When I was little, my dad convinced me to leave beer out for Santa. All the other kids would be setting out milk and cookies, he explained, and the big guy in red might like a brewski and buttered popcorn for a change.
Since my father enjoyed that very snack just about every night, I figured he was right, the bearded one might also be partial to a savory nibble.
So that’s what we did in our house.
I chuckle now when I think of my 6-year-old self preparing my dad’s evening treat, completely clueless.
But it also taught me something important:
Your holidays don’t have to be storybook perfect.
They certainly don’t have to look like anyone else’s.
And what makes them yours also makes them special.
When my son was born, I attempted the Hallmark version of the holly jolly business. But I soon concluded there was no merriment in trying to juggle shopping, baking, party after party, gift exchanges, traveling and concocting big, elaborate meals while also caring for a tiny human.
I realized it’s the little things, like leaving out a beer and popcorn for Santa, that I remember from my childhood Christmases. Or oohing and ahhing over local light displays with my sister. Or stringing popcorn until our fingers bled while watching the old Rudolph and Frosty movies.
With that realization, I pared it way down and focused on my favorites.

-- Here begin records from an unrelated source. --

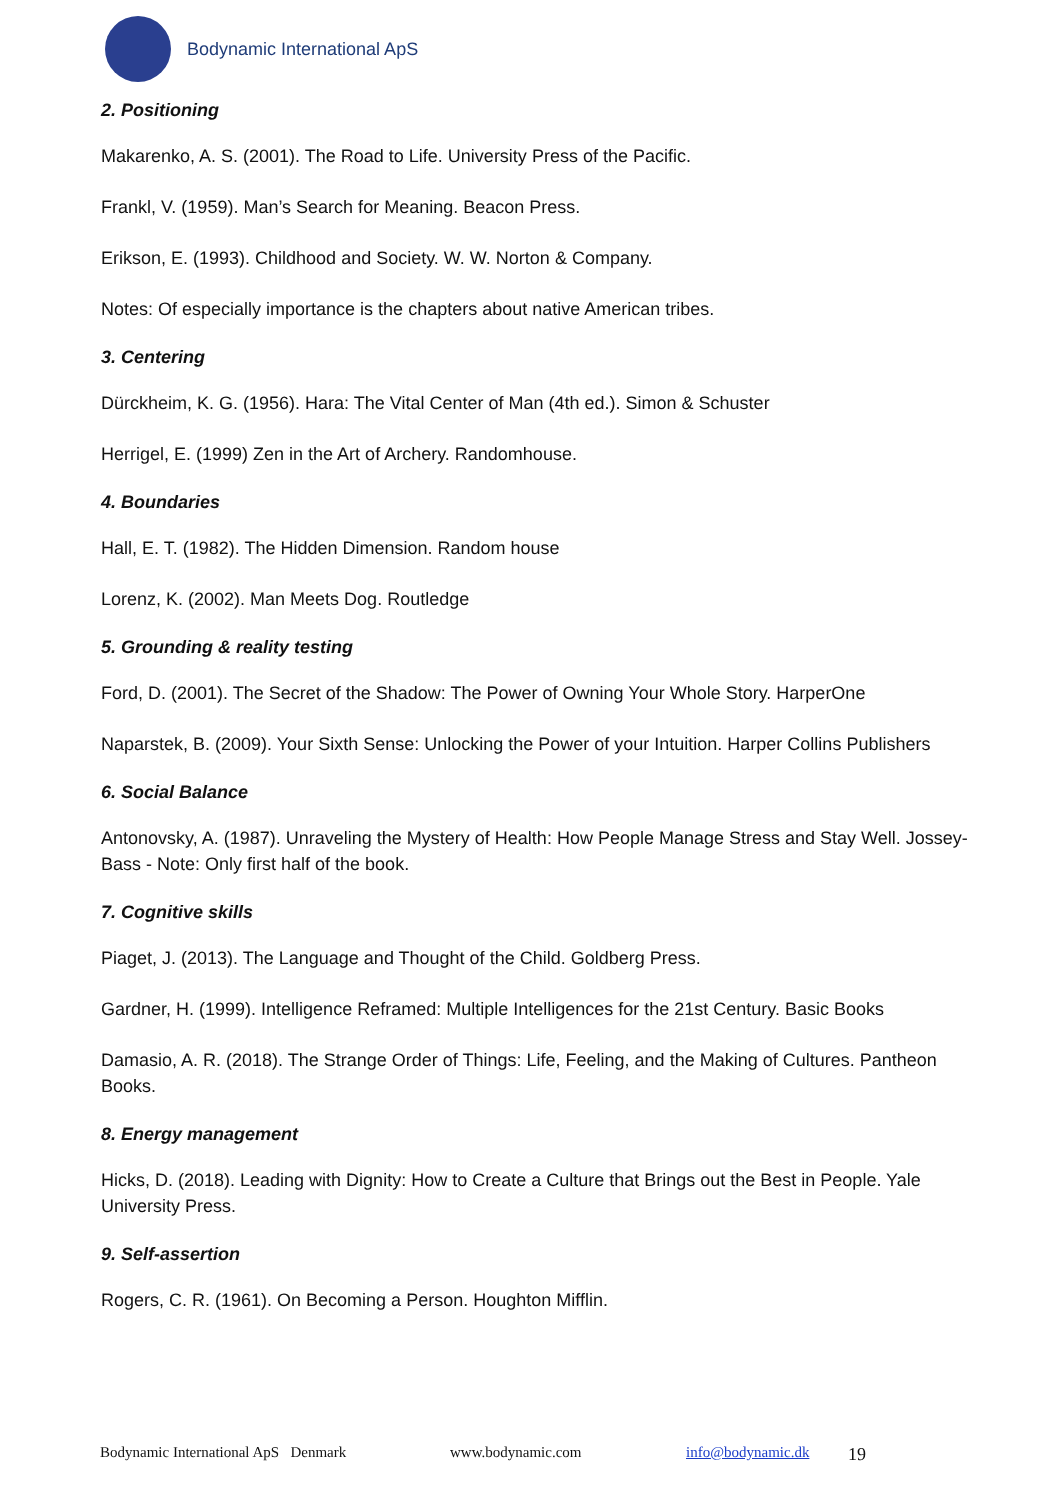Bodynamic International ApS
2. Positioning
Makarenko, A. S. (2001). The Road to Life. University Press of the Pacific.
Frankl, V. (1959). Man’s Search for Meaning. Beacon Press.
Erikson, E. (1993). Childhood and Society. W. W. Norton & Company.
Notes: Of especially importance is the chapters about native American tribes.
3. Centering
Dürckheim, K. G. (1956). Hara: The Vital Center of Man (4th ed.). Simon & Schuster
Herrigel, E. (1999) Zen in the Art of Archery. Randomhouse.
4. Boundaries
Hall, E. T. (1982). The Hidden Dimension. Random house
Lorenz, K. (2002). Man Meets Dog. Routledge
5. Grounding & reality testing
Ford, D. (2001). The Secret of the Shadow: The Power of Owning Your Whole Story. HarperOne
Naparstek, B. (2009). Your Sixth Sense: Unlocking the Power of your Intuition. Harper Collins Publishers
6. Social Balance
Antonovsky, A. (1987). Unraveling the Mystery of Health: How People Manage Stress and Stay Well. Jossey-Bass - Note: Only first half of the book.
7. Cognitive skills
Piaget, J. (2013). The Language and Thought of the Child. Goldberg Press.
Gardner, H. (1999). Intelligence Reframed: Multiple Intelligences for the 21st Century. Basic Books
Damasio, A. R. (2018). The Strange Order of Things: Life, Feeling, and the Making of Cultures. Pantheon Books.
8. Energy management
Hicks, D. (2018). Leading with Dignity: How to Create a Culture that Brings out the Best in People. Yale University Press.
9. Self-assertion
Rogers, C. R. (1961). On Becoming a Person. Houghton Mifflin.
Bodynamic International ApS Denmark www.bodynamic.com info@bodynamic.dk 19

These days we get together and exchange gifts with the extended family when it’s most convenient for everyone. Even if that’s Thanksgiving or well into January.
Holiday baking never much jingled my bell, so I dropped all but one favorite, family recipe.
However, I adore making advent calendars and gingerbread houses, so we never skip those.
I’ve embraced the four-present rule to keep the gifting under control.
And on Christmas Eve, just like my younger self, my children will shun the traditional cookies and milk for Santa Clause. In fact, this year I think a gin and tonic would do nicely.